Any suggestions why this is the case ? It would be very helpful.

Thanks.

LXP-Never commented 2 years ago

There are many reasons for overfitting: 1、The model complexity is too high and there are too many parameters 2、The training data set is relatively small solution: 1、Reduce model complexity 2、More diverse data or data augmentation 3、dropout 4、Regularization 5、Stop early 6、BN

HardeyPandya commented 2 years ago

Ok thanks, but initially when training (let's say my data is too small , only 8732 utterances) , average validation PESQ score is coming less than 1 in initial epochs. Is it possible to have PESQ score less than 1.4 ? I heard it should be between 1.4 and 4.5 . So I suspect where is the problem.

I will surely try by training different dataset.

HardeyPandya commented 2 years ago

I will also try by reducing number of encoder decoder layers.

Also I am not sure - everytime I run the inference script loading same checkpoint and use same noisy speech I am getting different PESQ and STOI scores between predicted clean speech through trained model and clean speech. And difference is not small, it is relatively larger. Like on first run, it comes 1.49 , second run it comes 1.31 , then sometimes 1.1 and this PESQ score is even lower than the PESQ score obtained through noisy and clean speech. Why this would happen?

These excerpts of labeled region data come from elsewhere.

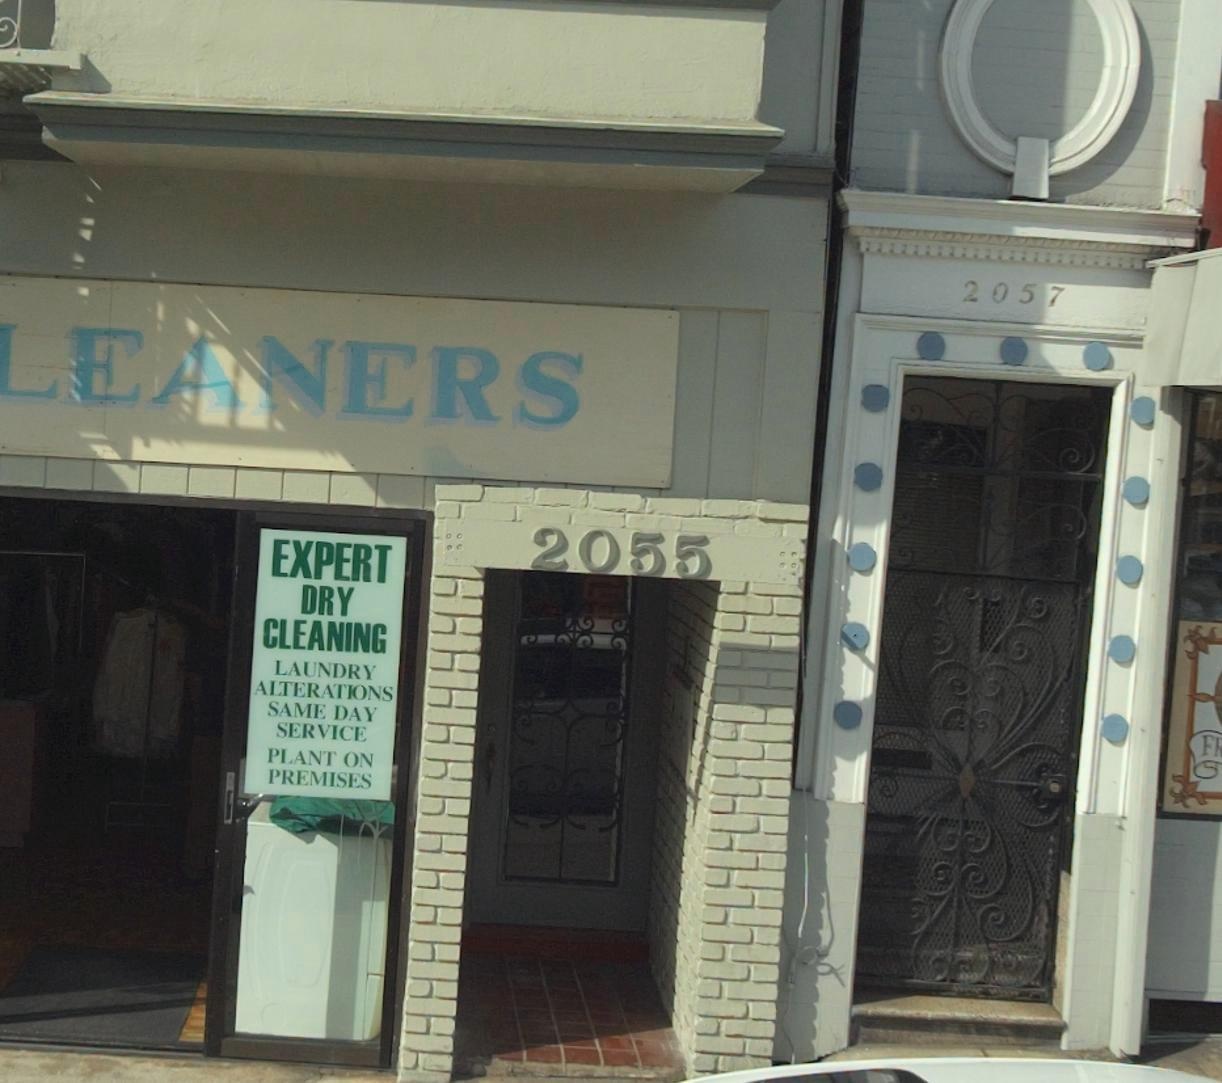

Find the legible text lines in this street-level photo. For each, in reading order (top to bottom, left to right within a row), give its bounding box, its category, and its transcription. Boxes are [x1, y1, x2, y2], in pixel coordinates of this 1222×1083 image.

[960, 276, 1069, 310] StreetNumber: 2057
[0, 319, 586, 428] BusinessName: LEANERS
[269, 534, 396, 586] None: EXPERT
[528, 525, 713, 582] StreetNumber: 2055
[298, 581, 357, 619] None: DRY
[260, 616, 390, 657] None: CLEANING
[271, 656, 380, 683] None: LAUNDRY
[249, 678, 396, 704] None: ALTERATIONS
[264, 699, 380, 725] None: SAME DAY
[273, 719, 369, 745] None: SERVICE
[263, 744, 376, 770] None: PLANT ON
[1200, 733, 1216, 759] None: F
[266, 767, 374, 792] None: PREMISES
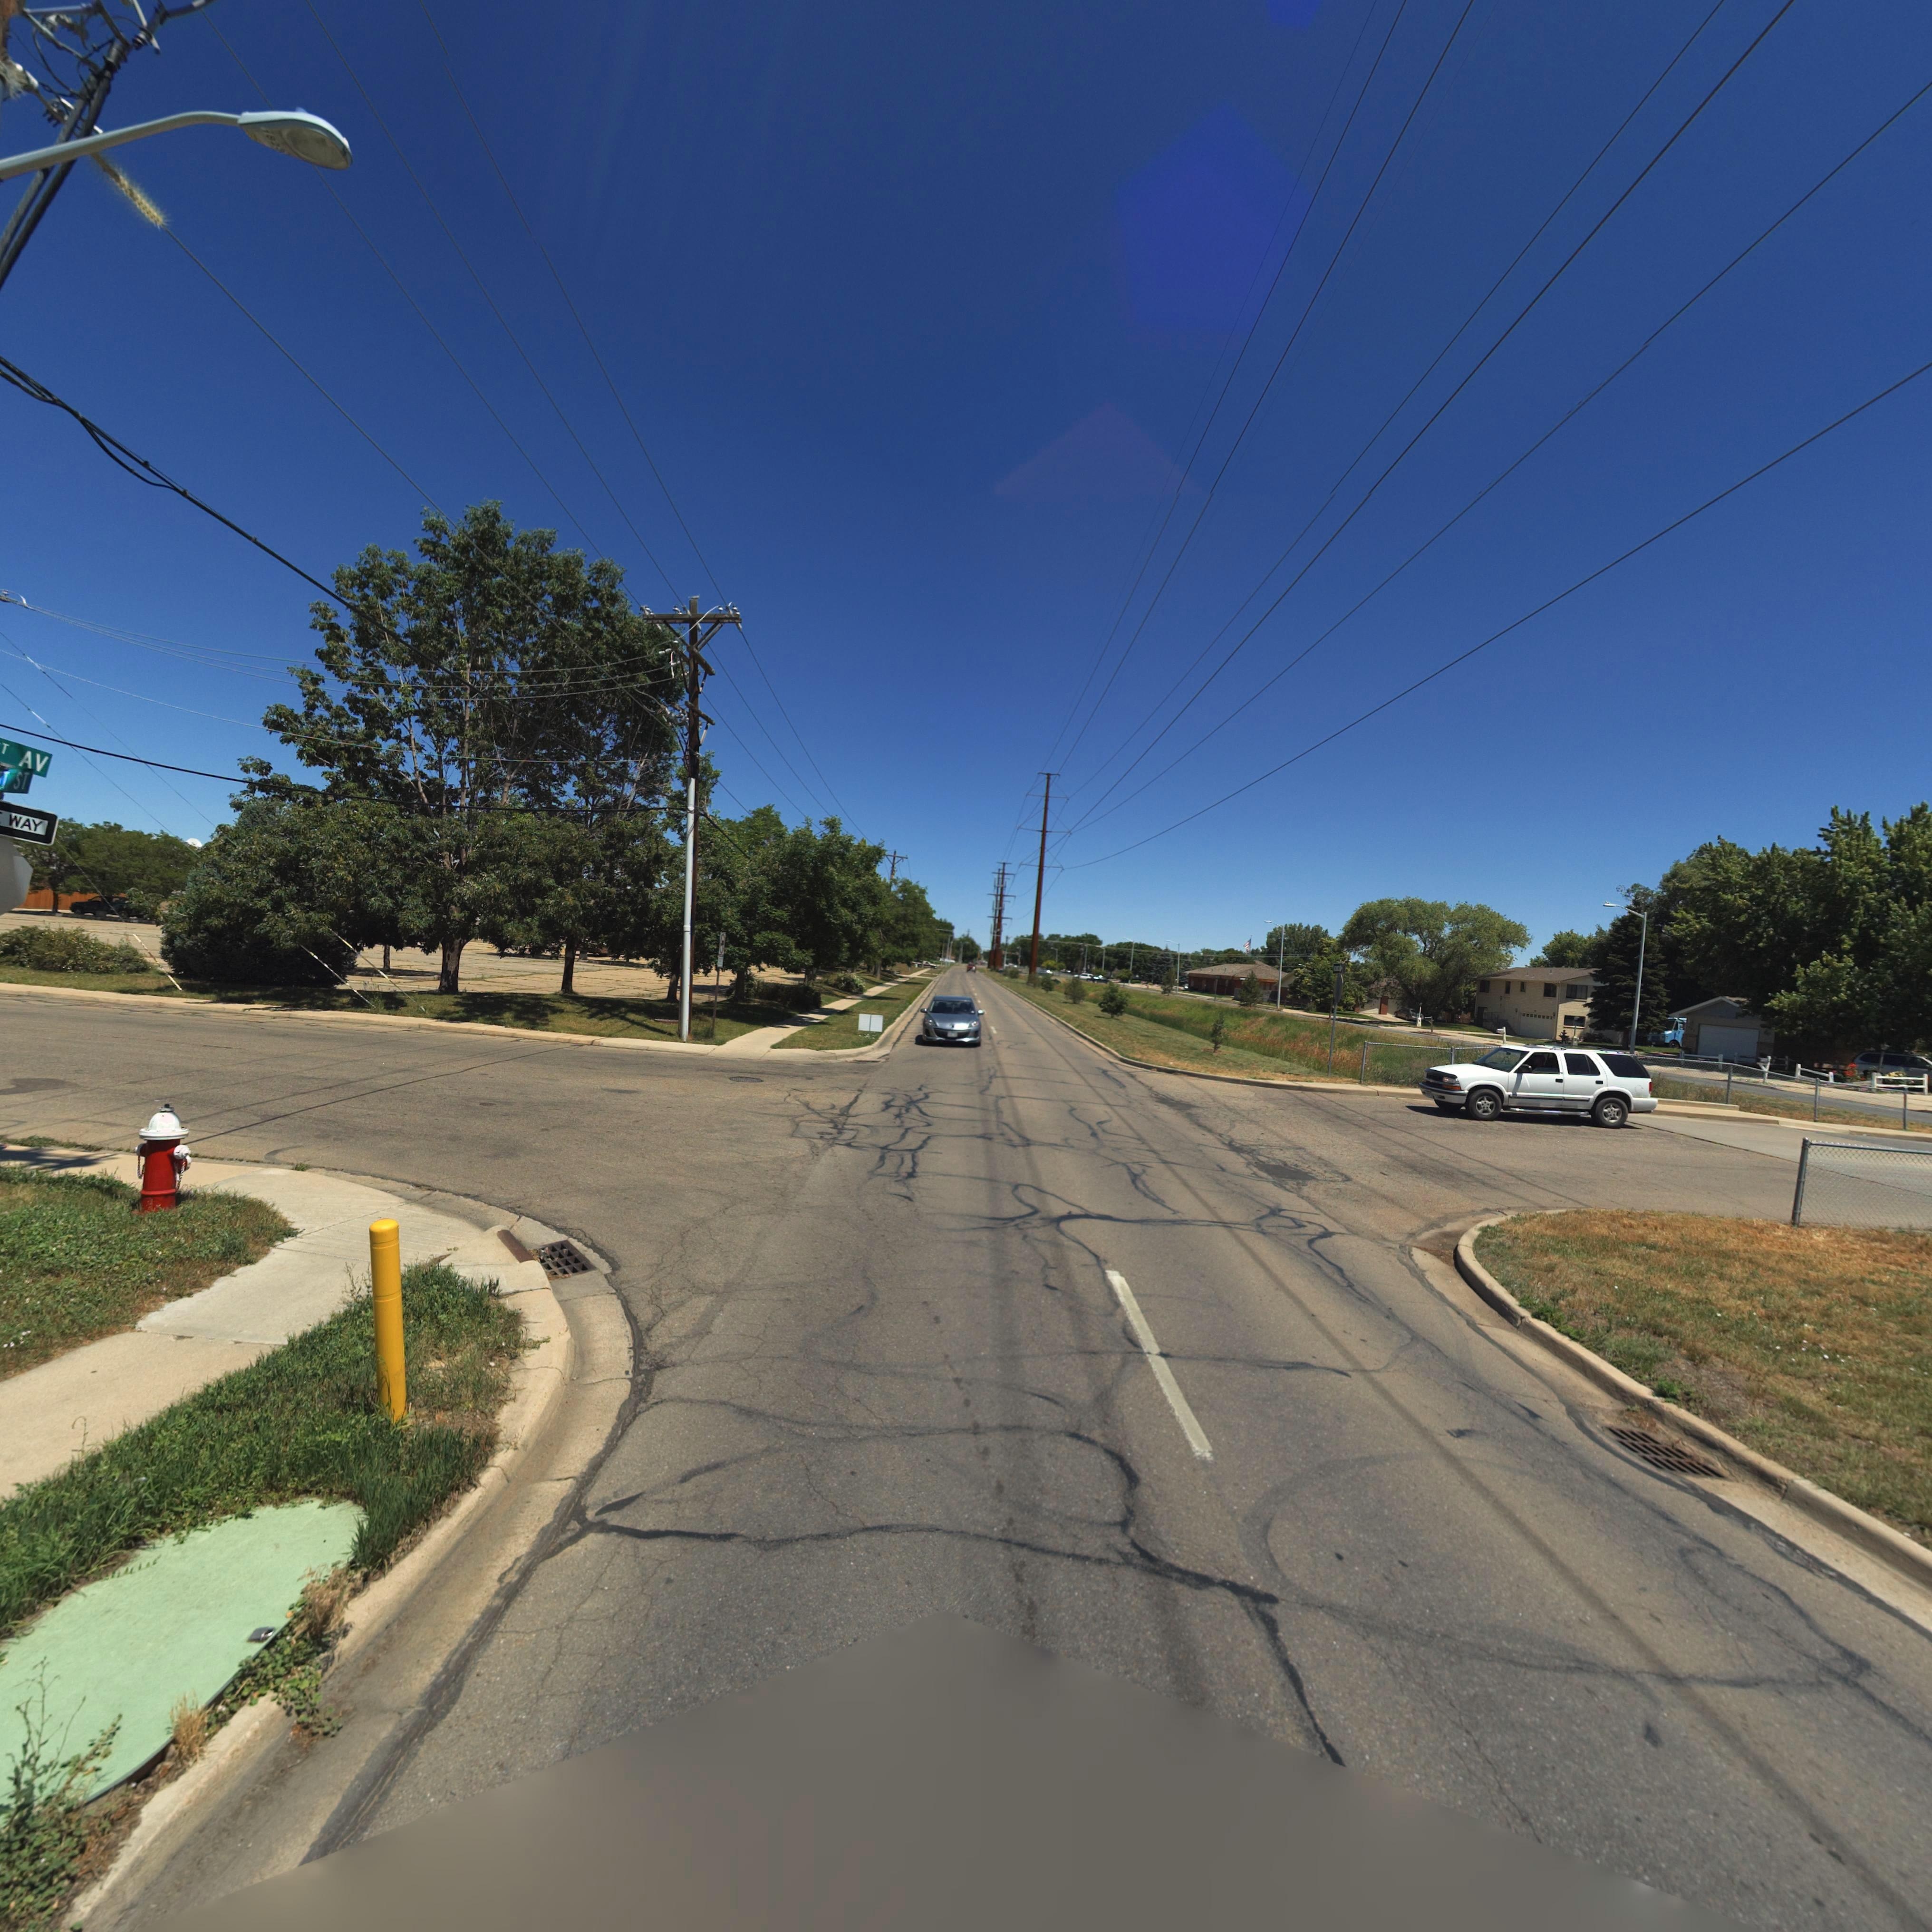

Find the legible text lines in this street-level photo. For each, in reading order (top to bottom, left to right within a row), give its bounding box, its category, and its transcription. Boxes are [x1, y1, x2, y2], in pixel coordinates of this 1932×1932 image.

LXP-Never commented 2 years ago

PESQ is really too low, maybe you should check your training pipeline for problems? I guess

HardeyPandya commented 2 years ago

Yes I have checked pipeline. Converting 16kHz resampled audio speeches to overlapping frames etc, then calculating loss function and convert it back to original audio signal using Overlap and Add etc it is working properly. Maybe I am missing something it is possible. I will put colab link code soon on GitHub.

To me it seems overfitting problem to be honest and using more complex model for smaller data. But I have no knowledge of common errors and standard procedures. So that's why I am asking this question. It is very low PESQ score it is okay - but is it possible to fluctuate PESQ and STOI scores this much upon every run of inference script or is it some mistake?

Thank You for your suggestions and comments.

HardeyPandya commented 2 years ago

This is the code I prepared for TCNN by gathering some code segments from other sources as mentioned.

https://github.com/HardeyPandya/Temporal-Convolutional-Neural-Network-Single-Channel-Speech-Enhancement

LXP-Never commented 2 years ago

👍